Dir: Paul Solet
Star: Jordan Ladd, Gabrielle Rose, Samantha Ferris, Stephen Park
The most memorable moment here is perhaps at the very end of the credits, when the dedication comes up: “For Mom.” I am curious whether the mother of writer-director Solet has ever seen this film, and if so, what she thought. For I don’t think I have ever seen a more gynophobic movie, almost every aspect of the feminine – pregnancy, childbirth, breasts – being portrayed with a morbid terror that reminded me of the early works of David Cronenberg [The Brood in particular]. Madeline (Ladd) has finally got pregnant, after years of trying, but her happiness is dashed when a car-crash kills her husband and unborn child. Madeline carries the baby to term anyway; while initially appearing still-born, it miraculously revives, to her joy.
However, when she brings her daughter, Grace, home, she realizes something is up.
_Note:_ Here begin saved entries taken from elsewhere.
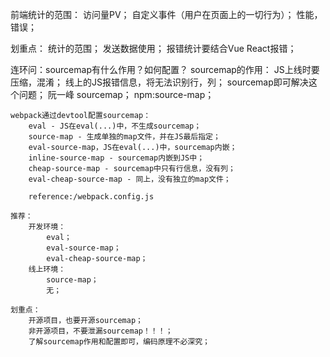 前端统计的范围：
    访问量PV；
    自定义事件（用户在页面上的一切行为）；
    性能，错误；

划重点：
    统计的范围；
    发送数据使用<img>；
    报错统计要结合Vue React报错；

连环问：sourcemap有什么作用？如何配置？
    sourcemap的作用：
        JS上线时要压缩，混淆；
        线上的JS报错信息，将无法识别行，列；
        sourcemap即可解决这个问题；
        阮一峰 sourcemap；
        npm:source-map；

    webpack通过devtool配置sourcemap：
        eval - JS在eval(...)中，不生成sourcemap；
        source-map - 生成单独的map文件，并在JS最后指定；
        eval-source-map，JS在eval(...)中，sourcemap内嵌；
        inline-source-map - sourcemap内嵌到JS中；
        cheap-source-map - sourcemap中只有行信息，没有列；
        eval-cheap-source-map - 同上，没有独立的map文件；

        reference:/webpack.config.js

    推荐：
        开发环境：
            eval；
            eval-source-map；
            eval-cheap-source-map；
        线上环境：
            source-map；
            无；

    划重点：
        开源项目，也要开源sourcemap；
        非开源项目，不要泄漏sourcemap！！！；
        了解sourcemap作用和配置即可，编码原理不必深究；

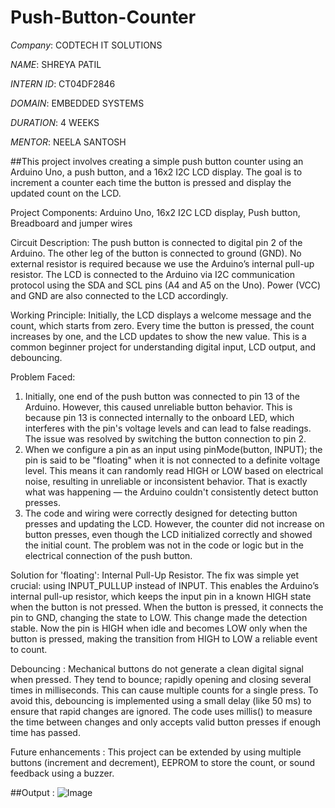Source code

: # Push-Button-Counter

*Company*: CODTECH IT SOLUTIONS

*NAME*: SHREYA PATIL

*INTERN ID*: CT04DF2846

*DOMAIN*: EMBEDDED SYSTEMS

*DURATION*: 4 WEEKS

*MENTOR*: NEELA SANTOSH

##This project involves creating a simple push button counter using an Arduino Uno, a push button, and a 16x2 I2C LCD display. The goal is to increment a counter each time the button is pressed and display the updated count on the LCD.

Project Components:
Arduino Uno,
16x2 I2C LCD display,
Push button,
Breadboard and jumper wires

Circuit Description:
The push button is connected to digital pin 2 of the Arduino. The other leg of the button is connected to ground (GND). No external resistor is required because we use the Arduino’s internal pull-up resistor. The LCD is connected to the Arduino via I2C communication protocol using the SDA and SCL pins (A4 and A5 on the Uno). Power (VCC) and GND are also connected to the LCD accordingly.

Working Principle:
Initially, the LCD displays a welcome message and the count, which starts from zero. Every time the button is pressed, the count increases by one, and the LCD updates to show the new value. This is a common beginner project for understanding digital input, LCD output, and debouncing.

Problem Faced:
1. Initially, one end of the push button was connected to pin 13 of the Arduino. However, this caused unreliable button behavior. This is because pin 13 is connected internally to the onboard LED, which interferes with the pin's voltage levels and can lead to false readings. The issue was resolved by switching the button connection to pin 2.
2. When we configure a pin as an input using pinMode(button, INPUT); the pin is said to be "floating" when it is not connected to a definite voltage level. This means it can randomly read HIGH or LOW based on electrical noise, resulting in unreliable or inconsistent behavior. That is exactly what was happening — the Arduino couldn't consistently detect button presses.
3. The code and wiring were correctly designed for detecting button presses and updating the LCD. However, the counter did not increase on button presses, even though the LCD initialized correctly and showed the initial count. The problem was not in the code or logic but in the electrical connection of the push button.

Solution for 'floating': Internal Pull-Up Resistor. 
The fix was simple yet crucial: using INPUT_PULLUP instead of INPUT. This enables the Arduino’s internal pull-up resistor, which keeps the input pin in a known HIGH state when the button is not pressed. When the button is pressed, it connects the pin to GND, changing the state to LOW.
This change made the detection stable. Now the pin is HIGH when idle and becomes LOW only when the button is pressed, making the transition from HIGH to LOW a reliable event to count.

Debouncing : 
Mechanical buttons do not generate a clean digital signal when pressed. They tend to bounce; rapidly opening and closing several times in milliseconds. This can cause multiple counts for a single press. To avoid this, debouncing is implemented using a small delay (like 50 ms) to ensure that rapid changes are ignored. The code uses millis() to measure the time between changes and only accepts valid button presses if enough time has passed.

Future enhancements :
This project can be extended by using multiple buttons (increment and decrement), EEPROM to store the count, or sound feedback using a buzzer.

##Output :
![Image](https://github.com/user-attachments/assets/b0597ecf-fde8-4bce-8072-bf5b65c8313a)
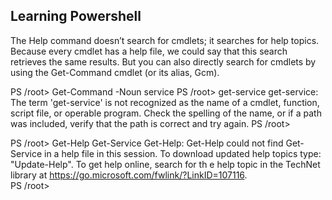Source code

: ## Learning  Powershell

The Help command doesn’t search for cmdlets; it searches for help topics. Because every cmdlet has a help file, we could say that this search retrieves the same results. But you can also directly search for cmdlets by using the Get-Command cmdlet (or its alias, Gcm).

PS /root> Get-Command -Noun service
PS /root> get-service
get-service: The term 'get-service' is not recognized as the name of a cmdlet, function, script file, or operable program.
Check the spelling of the name, or if a path was included, verify that the path is correct and try again.
PS /root>

PS /root> Get-Help Get-Service
Get-Help: Get-Help could not find Get-Service in a help file in this session. To download updated help topics type: "Update-Help". To get help online, search for th
e help topic in the TechNet library at https://go.microsoft.com/fwlink/?LinkID=107116.                                                                              
PS /root>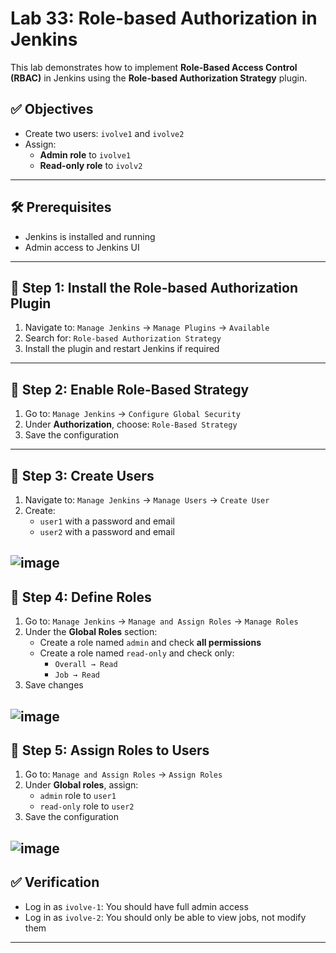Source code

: # Lab 33: Role-based Authorization in Jenkins

This lab demonstrates how to implement **Role-Based Access Control (RBAC)** in Jenkins using the **Role-based Authorization Strategy** plugin.

## ✅ Objectives

- Create two users: `ivolve1` and `ivolve2`
- Assign:
  - **Admin role** to `ivolve1`
  - **Read-only role** to `ivolv2`

---

## 🛠️ Prerequisites

- Jenkins is installed and running
- Admin access to Jenkins UI

---

## 🔌 Step 1: Install the Role-based Authorization Plugin

1. Navigate to: `Manage Jenkins` → `Manage Plugins` → `Available`
2. Search for: `Role-based Authorization Strategy`
3. Install the plugin and restart Jenkins if required

---

## 🔐 Step 2: Enable Role-Based Strategy

1. Go to: `Manage Jenkins` → `Configure Global Security`
2. Under **Authorization**, choose: `Role-Based Strategy`
3. Save the configuration

---

## 👤 Step 3: Create Users

1. Navigate to: `Manage Jenkins` → `Manage Users` → `Create User`
2. Create:
   - `user1` with a password and email
   - `user2` with a password and email

![image]()
---

## 🧾 Step 4: Define Roles

1. Go to: `Manage Jenkins` → `Manage and Assign Roles` → `Manage Roles`
2. Under the **Global Roles** section:
   - Create a role named `admin` and check **all permissions**
   - Create a role named `read-only` and check only:
     - `Overall → Read`
     - `Job → Read`
3. Save changes

![image]()
---

## 📌 Step 5: Assign Roles to Users

1. Go to: `Manage and Assign Roles` → `Assign Roles`
2. Under **Global roles**, assign:
   - `admin` role to `user1`
   - `read-only` role to `user2`
3. Save the configuration

![image]()
---

## ✅ Verification

- Log in as `ivolve-1`: You should have full admin access
- Log in as `ivolve-2`: You should only be able to view jobs, not modify them

---

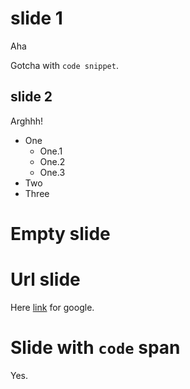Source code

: # slide 1

Aha
<!-- comment -->

Gotcha with `code snippet`.
  <!-- Another comment -->

## slide 2

Arghhh!

* One
  - One.1
  - One.2
  - One.3
* Two
* Three

# Empty slide

# Url slide

Here [link](http://www.google.com) for google.

# Slide with `code` span

Yes.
Grace smells funny and is starting to attract flies. Her mother-in-law (Rose) is unimpressed by Madeline’s parental techniques and prepares to take control of her grand-daughter. Needless to say, Grace’s blood mother [and I mean that in more than one way], won’t see that happen without a fight. I have to say, I am probably not the one who would be most affected by the targets in this film – while there are some threats which are common to men and women e.g. death, this one is focused on the parents, and particularly the mothers, of very young children.
Not that the rest of us won’t find ourselves squirming it our seats at certain moments – or wanting to yell at the screen, as Madeline proceeds with her parenting, oblivious (willfully or otherwise) to the horrible reality. It’s never made entirely clear exactly what is up with the baby, but it’s just not good. The film’s main issue is a climax between Mom and Grandmom, which proceeds at a pace best described as glacial, and given this, also goes on for far too long. As a result, there’s no tension generated, though admittedly, Solet doesn’t seem to be gunning for this much in the rest of the film – it’s no coincidence Madeline’s cat is named Jonesy, a homage to Ripley’s feline in Alien. It’s a good job we weren’t planning to have any more kids, because this flick would do an excellent job of convincing me otherwise.